Esta canción entonaba mi madre a sus hijas, burlándose de las moralistas de turno y haciéndonos creer que las cinco éramos preciosas, cada una a su manera, poseedoras de atributos diferentes. En esas sesiones previas al sueño participábamos todas. Escucharla cantar y transmitir sus máximas era lo más parecido a un fogón ancestral. Mi madre tenía noches felices y mañanas horrendas, era bella como la luna y sufría de mal humor matinal. Yo no soy buenamoza era el pase para la libertad, para que decidiéramos sobre nuestros cuerpos y viviéramos la sexualidad con naturalidad. En esas charlas, en donde a veces participaba mi abuela, se hablaba de la Argentina como un país lejano, irreal. Los tres mil kilómetros que separan San Pablo de Buenos Aires, en los años setenta, parecían treinta mil. Yo no soy buenamoza, ni lo quiero ser, daba pie a que las adultas hablaran a las jóvenes cómo se construye el ser femenino desde los valores de una época. Ojo con el peso. El peor enemigo es el espejo del ascensor. Aprendan a mirarse con ojos de mujer. Y el más insólito de los tips : no tengan verguenza de coleccionar  piropos. 

Mi vieja decía que en ningún lugar del mundo se piropeaba como en Argentina. Y es cierto. Mis amigas y yo lo hemos comprobado. Aquí el piropo elegante es una escuela, un oficio, una institución. Celestina, la madre de mi madre , contaba que no ser piropeada por la calle Florida en los años 40 era tan improbable como estar muerta.

” Tengo la caja fuerte para guardar ese tesoro”,

“Quién fuera paloma para posarse en esa rama”,

“Qué hace una estrella volando tan bajo”?

Se pasaban horas hablando de la ocurrencia de los piropos que les profirieron , algunos ciertos, otros, quizá, inventados para alargar la noche.

Mi madre, la única de nosotras que llegó a tener fan club, tenía algunas reglas para inspirar al galán callejero. la principal era aprender a caminar debíamos hacerlo sin  mover la cabeza, como en una pasarela, sin considerar la posibilidad de darse vuelta a ver quién nos había hablado. Somos inalcanzables, decía, estatuas en movimiento.

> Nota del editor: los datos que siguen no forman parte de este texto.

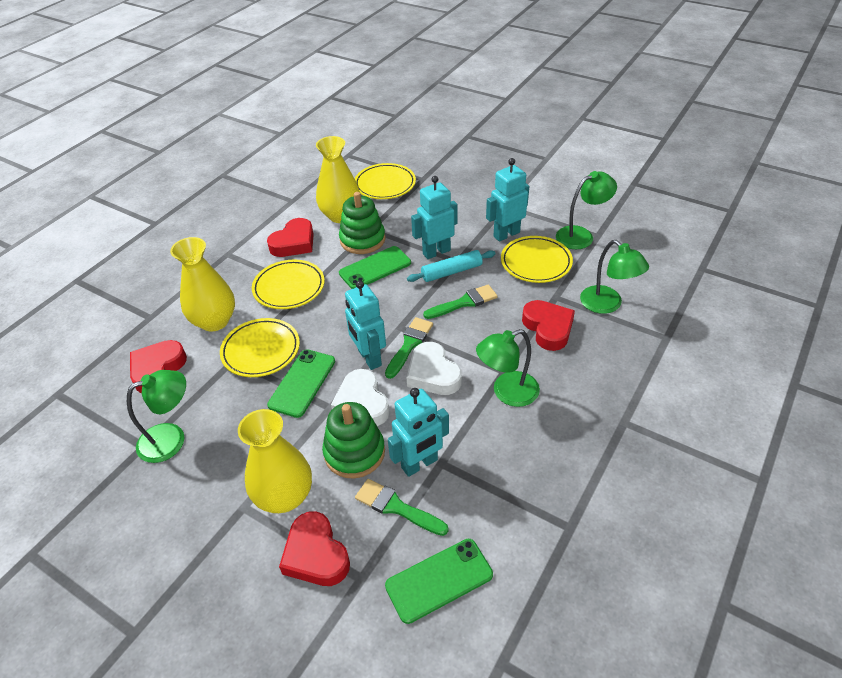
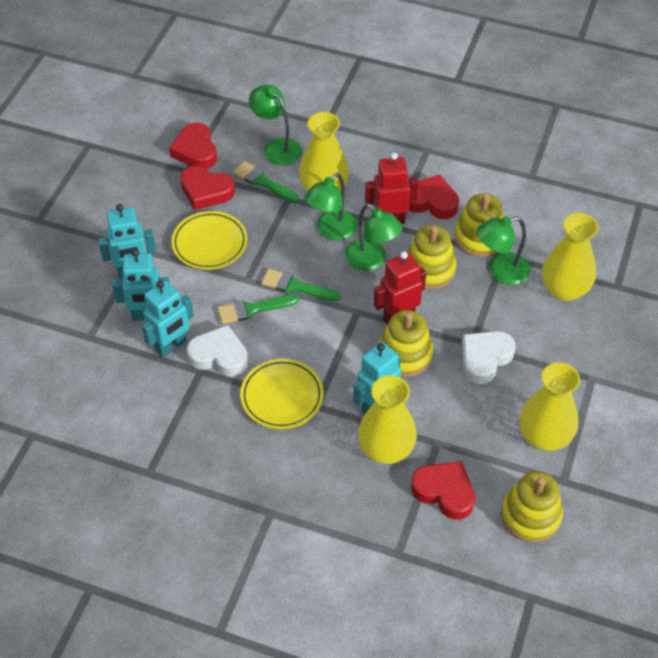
green phone: [267,349,335,418] [339,246,411,289] [385,539,493,624] = 3 -> none = 0
green stacking toy: [322,402,385,478] [339,192,385,254] = 2 -> none = 0
red robot: none = 0 -> [365,152,418,224] [374,251,426,325] = 2
turquoise rolling pin: [407,250,496,282] = 1 -> none = 0
yellow plate: [220,318,300,377] [252,260,325,309] [355,163,416,199] [501,236,573,283] = 4 -> [171,211,247,270] [240,359,324,429] = 2
yellow stacking toy: none = 0 -> [379,310,433,377] [407,225,457,290] [454,193,504,257] [501,471,563,543] = 4
yellow vase: [170,237,235,332] [238,409,312,513] [316,136,360,223] = 3 -> [299,112,349,191] [358,375,417,464] [520,362,580,451] [542,213,598,301] = 4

Yo no soy buenamoza también fue el título de un cuadro alucinante de Antonio Berni , en el que interviene en varias oportunidades  su propia imagen , burlándose de sí mismo.

Actualmente, promulgada la Ley Municipal  5742 contra el acoso sexual, los porteños no se atreven a decir ni mu. Tan sólo con una insinuación pueden incurrir en el Art.2, en el que se los imputa por ataque a la libertad, integridad o derecho al libre tránsito. La pena va desde multa, trabajo comunitario o arresto.

Vale aclarar que el matriarcado al que pertenezco no avala la persecución ni el arrinconamiento de las mujeres, los gestos obscenos de los acosadores o las palabras subidas de tono. Sí, la galantería. Sí, el enaltecimiento del espíritu femenino. La vocera de Yo no soy buenamoza con el tiempo, ganó la pulseada. Como en Suiza o en Londres, los porteños caminan como zombies , parecen no registrar la belleza femenina en la vía pública. Se han amordazado por temor a las sanciones, han perdido las ganas de elogiarnos, de componer canciones de amor, de fotografiar a las musas. Ellas, en cambio, se pasean con jogging y ojotas , beben cerveza del pico sentadas en la vereda, se ven con ojos de hombre. Todos sabemos que la belleza es subjetiva y que no existen lindos y feos, sino parámetros diferentes de observación .  Entonces  ¿ por qué las buenas mozas insistimos en echarnos a perder?